Typee
Typee Antes de haber avanzado unas cien yardas, de nuevo estuve rodeado de salvajes, que aún discutían y parecían que en cualquier momento se entrarían a golpes. En medio de este tumulto, el viejo Marheyo se me acercó y nunca olvidaré la bondadosa expresión de su rostro. Me puso el brazo sobre los hombros y pronunció enfáticamente las únicas dos palabras en inglés que le había enseñado: "Casa" y "Madre". Al instante comprendí lo que quería decirme y le expresé mi agradecimiento.
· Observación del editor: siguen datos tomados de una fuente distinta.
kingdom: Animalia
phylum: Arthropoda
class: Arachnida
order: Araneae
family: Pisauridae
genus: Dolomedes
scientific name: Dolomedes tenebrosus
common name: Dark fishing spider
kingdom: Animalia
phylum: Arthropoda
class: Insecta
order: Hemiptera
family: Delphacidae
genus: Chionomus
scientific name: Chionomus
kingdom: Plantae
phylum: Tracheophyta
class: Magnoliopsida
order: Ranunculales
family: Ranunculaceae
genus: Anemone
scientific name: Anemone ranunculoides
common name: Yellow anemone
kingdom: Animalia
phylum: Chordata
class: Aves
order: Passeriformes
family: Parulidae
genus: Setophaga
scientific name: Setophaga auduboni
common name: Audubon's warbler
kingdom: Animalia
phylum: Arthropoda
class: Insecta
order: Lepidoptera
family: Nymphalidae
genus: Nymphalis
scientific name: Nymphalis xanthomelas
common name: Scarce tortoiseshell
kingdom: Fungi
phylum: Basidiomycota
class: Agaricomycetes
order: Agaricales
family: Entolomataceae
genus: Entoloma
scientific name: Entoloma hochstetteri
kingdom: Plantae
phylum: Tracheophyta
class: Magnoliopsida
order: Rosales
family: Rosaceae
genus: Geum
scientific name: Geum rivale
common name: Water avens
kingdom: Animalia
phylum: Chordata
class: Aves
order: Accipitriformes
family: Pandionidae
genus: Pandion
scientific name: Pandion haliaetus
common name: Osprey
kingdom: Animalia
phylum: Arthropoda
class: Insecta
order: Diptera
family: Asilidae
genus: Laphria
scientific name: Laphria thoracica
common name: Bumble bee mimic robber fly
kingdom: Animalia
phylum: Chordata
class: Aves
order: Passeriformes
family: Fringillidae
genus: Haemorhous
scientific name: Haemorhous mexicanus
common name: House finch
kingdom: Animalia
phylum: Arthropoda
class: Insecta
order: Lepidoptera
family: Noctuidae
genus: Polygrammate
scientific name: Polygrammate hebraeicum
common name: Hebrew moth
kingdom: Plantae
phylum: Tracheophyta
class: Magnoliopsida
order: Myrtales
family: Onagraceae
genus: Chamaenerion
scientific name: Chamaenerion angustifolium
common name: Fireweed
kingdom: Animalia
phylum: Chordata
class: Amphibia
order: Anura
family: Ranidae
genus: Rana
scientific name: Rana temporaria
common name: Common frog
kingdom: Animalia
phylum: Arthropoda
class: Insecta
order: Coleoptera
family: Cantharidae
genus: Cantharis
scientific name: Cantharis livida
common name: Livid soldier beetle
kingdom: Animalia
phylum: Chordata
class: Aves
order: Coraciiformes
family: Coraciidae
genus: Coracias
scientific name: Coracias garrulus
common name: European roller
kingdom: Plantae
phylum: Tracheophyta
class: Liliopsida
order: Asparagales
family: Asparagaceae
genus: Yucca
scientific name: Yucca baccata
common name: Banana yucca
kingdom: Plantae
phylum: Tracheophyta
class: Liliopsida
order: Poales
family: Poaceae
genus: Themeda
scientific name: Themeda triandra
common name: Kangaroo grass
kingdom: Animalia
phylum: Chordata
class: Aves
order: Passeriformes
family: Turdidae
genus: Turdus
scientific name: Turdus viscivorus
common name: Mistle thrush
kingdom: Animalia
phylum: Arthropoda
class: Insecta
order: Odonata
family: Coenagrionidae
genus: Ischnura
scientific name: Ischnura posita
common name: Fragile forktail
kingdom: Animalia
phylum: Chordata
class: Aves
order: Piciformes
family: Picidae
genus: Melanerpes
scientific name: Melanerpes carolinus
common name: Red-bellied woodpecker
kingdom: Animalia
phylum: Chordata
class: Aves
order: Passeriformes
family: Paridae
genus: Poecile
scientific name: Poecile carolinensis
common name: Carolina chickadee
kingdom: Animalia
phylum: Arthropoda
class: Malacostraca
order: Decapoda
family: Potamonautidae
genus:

Feyawey y Kori-Kori estaban a su lado, ambos lloraban copiosamente; y el viejo tuvo que repetir su mandato dos veces para que su hijo accediera a obedecerlo y subirme de nuevo a su espalda. El jefe tuerto se opuso, pero fue desobedecido y, según me pareció, por uno de su propio grupo.
Proseguimos la marcha y nunca olvidaré el éxtasis que sentí cuando escuché rugir las olas rompiendo en la playa. Pronto vi el brillo del agua entre los árboles. ¡Oh, la imagen y el sonido gloriosos del océano... con qué alegría te saludé como a un amigo conocido! Para entonces ya se hacían más audibles los gritos de la multitud en la playa y en la confusión de sonidos pensé oír las voces de mis compatriotas.